### Supplied material

----------------

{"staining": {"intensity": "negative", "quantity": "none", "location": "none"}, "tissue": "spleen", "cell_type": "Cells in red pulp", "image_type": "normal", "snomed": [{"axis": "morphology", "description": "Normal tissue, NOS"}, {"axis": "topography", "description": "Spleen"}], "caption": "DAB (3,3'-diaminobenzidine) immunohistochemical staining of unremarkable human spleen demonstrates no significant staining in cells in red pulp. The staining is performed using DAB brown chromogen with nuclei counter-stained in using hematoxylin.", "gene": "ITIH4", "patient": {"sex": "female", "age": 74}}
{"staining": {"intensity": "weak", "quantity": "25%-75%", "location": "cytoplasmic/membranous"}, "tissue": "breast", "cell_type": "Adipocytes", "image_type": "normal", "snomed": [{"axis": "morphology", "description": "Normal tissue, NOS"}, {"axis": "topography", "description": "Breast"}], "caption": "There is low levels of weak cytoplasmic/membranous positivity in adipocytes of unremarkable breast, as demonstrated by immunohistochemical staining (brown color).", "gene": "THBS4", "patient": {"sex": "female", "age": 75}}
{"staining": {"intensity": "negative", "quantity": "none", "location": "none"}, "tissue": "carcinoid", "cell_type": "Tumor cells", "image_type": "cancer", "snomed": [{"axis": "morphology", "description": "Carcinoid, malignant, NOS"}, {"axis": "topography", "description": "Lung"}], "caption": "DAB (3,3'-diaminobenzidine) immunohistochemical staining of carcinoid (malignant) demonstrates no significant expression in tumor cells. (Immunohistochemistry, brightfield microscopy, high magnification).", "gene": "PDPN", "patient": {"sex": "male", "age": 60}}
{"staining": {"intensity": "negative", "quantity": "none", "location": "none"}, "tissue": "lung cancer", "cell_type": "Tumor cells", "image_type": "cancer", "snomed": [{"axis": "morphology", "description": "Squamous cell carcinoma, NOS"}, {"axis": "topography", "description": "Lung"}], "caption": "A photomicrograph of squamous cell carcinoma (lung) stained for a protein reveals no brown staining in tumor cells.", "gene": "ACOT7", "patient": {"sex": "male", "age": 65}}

----------------

### Work instruction
Repeat exactly the lines of the material from the one with "staining of carcinoid" through the end, both the first and the last included.

### Exercise response
{"staining": {"intensity": "negative", "quantity": "none", "location": "none"}, "tissue": "carcinoid", "cell_type": "Tumor cells", "image_type": "cancer", "snomed": [{"axis": "morphology", "description": "Carcinoid, malignant, NOS"}, {"axis": "topography", "description": "Lung"}], "caption": "DAB (3,3'-diaminobenzidine) immunohistochemical staining of carcinoid (malignant) demonstrates no significant expression in tumor cells. (Immunohistochemistry, brightfield microscopy, high magnification).", "gene": "PDPN", "patient": {"sex": "male", "age": 60}}
{"staining": {"intensity": "negative", "quantity": "none", "location": "none"}, "tissue": "lung cancer", "cell_type": "Tumor cells", "image_type": "cancer", "snomed": [{"axis": "morphology", "description": "Squamous cell carcinoma, NOS"}, {"axis": "topography", "description": "Lung"}], "caption": "A photomicrograph of squamous cell carcinoma (lung) stained for a protein reveals no brown staining in tumor cells.", "gene": "ACOT7", "patient": {"sex": "male", "age": 65}}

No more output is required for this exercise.